Of course, the most interesting point is that my son took an English book to his Dutch school and I was curious what the teacher would do.  When my son came home at lunchtime he said he told the class about the book and the juf had read from the page about dolphins out to the class. In English. Trying to get any further information from him has proved fruitless but he did say she didn't translate the bit she read, and some of the children in his class (group 2) can count in English. 

I realised today that raising my children to be bilingual in the Netherlands (at least with English & Dutch in any case) is a far easier job than it would be if we lived in Britain. English as a second language is very normal here - it's just that my children have a head start. 

Monday, 10 June 2013

Getting It Right The First Time

There's so much spinning around my head right now that it is hard to come up with one topic for a blog post that I can really get my teeth in to. It's hard to focus my energy and tackle one subject at a time.

Who knew parenting would be so hard? Who knew parenthood meant being the expert on so many matters without actually having the experience to back up the expert status? As my children get older I'm finding it harder to just wing it, difficult to take it day by day and hope my parenting choice was indeed the right option for my child. Because often, as it turns out, there was probably a better choice that could have been made. I hope my eldest son will not always end up being our family guinea pig; I hope we'll have done enough things right to help him be the best he can be, whatever he chooses to be.

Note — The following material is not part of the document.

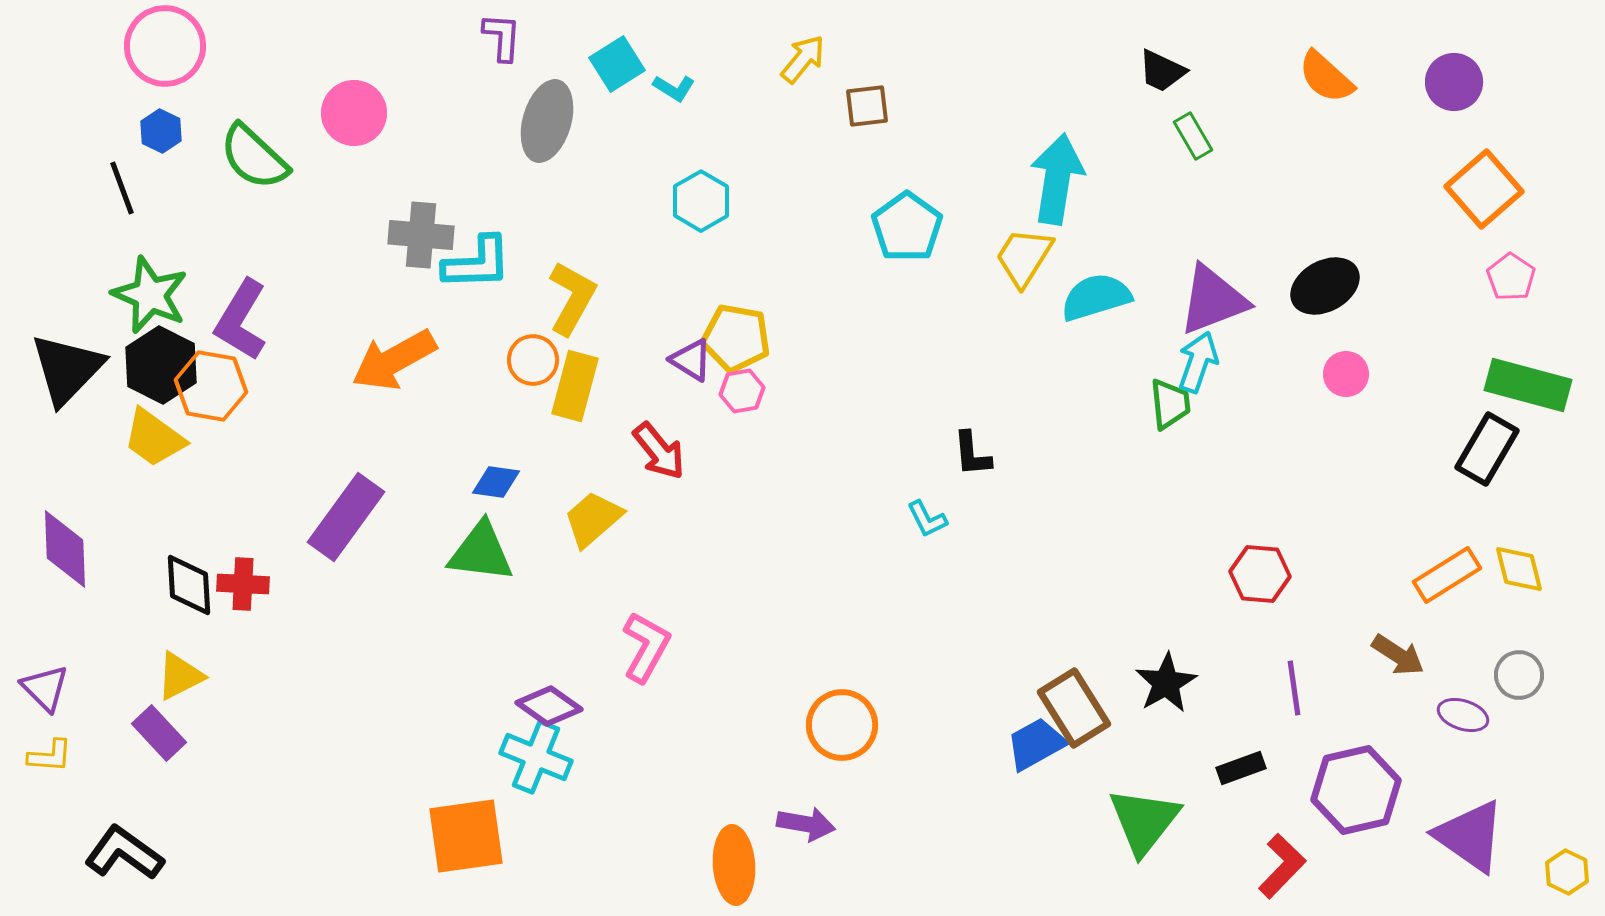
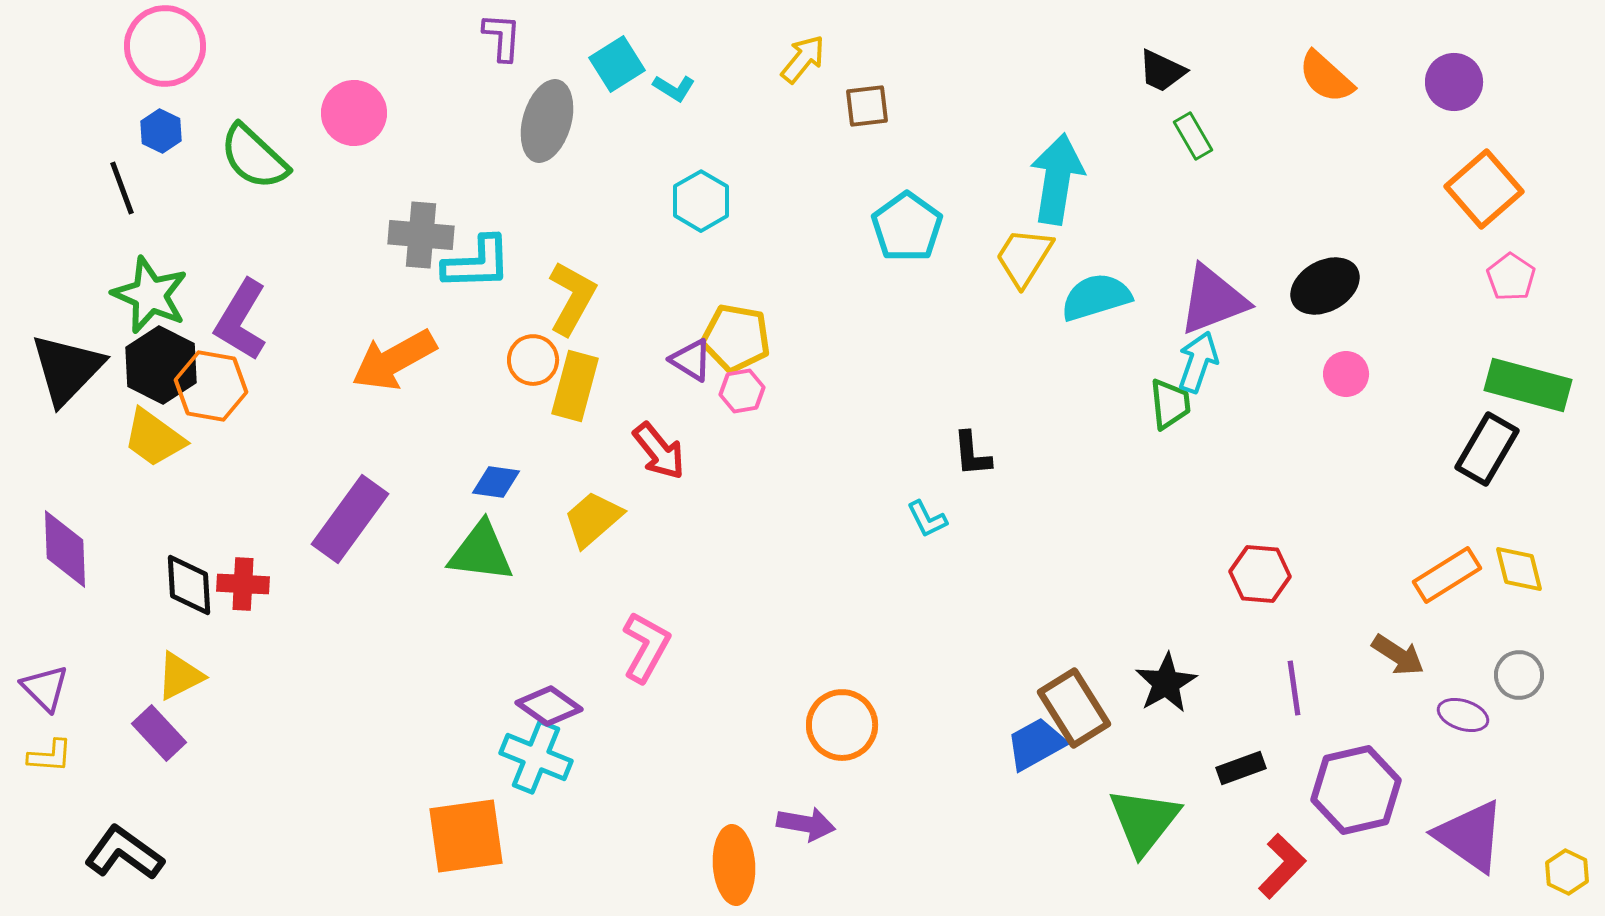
purple rectangle at (346, 517): moved 4 px right, 2 px down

I realise that parenting is a learning experience every single day. Parenting is the sharpest learning curve that exists. There is never a right or wrong answer when it comes to parenting. And each day that passes gives me the chance to be a better mother tomorrow. 

I also understand how being the mother of a baby was the easy part, even though it didn't feel like it at the time. The sleepless nights, the questions about feeding and worries about keeping a little bundle safe were all real. Alarmingly real. Yet looking back the challenges a newborn bring all seem manageable now. Third time around there are few doubts about your own abilities to look after and care for a newborn. 

Six years of parenting and it's still instinct and hoping
(c) Amanda van Mulligen
Making the right choices for our six year old however is a whole new ball game. There is no precedent when I make decisions about my eldest son. I don't have experience to go on. Getting it wrong with my eldest with the knowledge that at least I'll get it right for my three year old is not a path I want to go down. I want to get it right the first time around. 

I've learnt that parenting is largely about trusting my instincts. Something needs to feel right. Parenting is a judgement call every time a decision is made. There is no right or wrong. There is no one right answer that fits all children. Each child is unique. With individual needs. With different operating instructions. Each requiring something different from our parenting toolbox, which only gets better equipped with each day that goes by.  

After six years on the parenting journey I've reached a point where I have to ask myself if I actually know what I am doing. Parenting is full of firsts. Even when you've seen a first day at school before with your eldest child, there comes another first day at school.....and another. Three children, three firsts. All different. And with each first I ask myself if we've done it right, if we've made the right decision. Do we need to up our game for the next time? Can we do better? 

And the answer to that is of course we can do better. We can probably always do better - with hindsight, experience, wisdom. I'm sure we'll find we could always have done something different. But it doesn't mean we didn't do it right the first time around. We'll always do our best the first time, the second time and the third time. And I'll keep hoping that it's enough.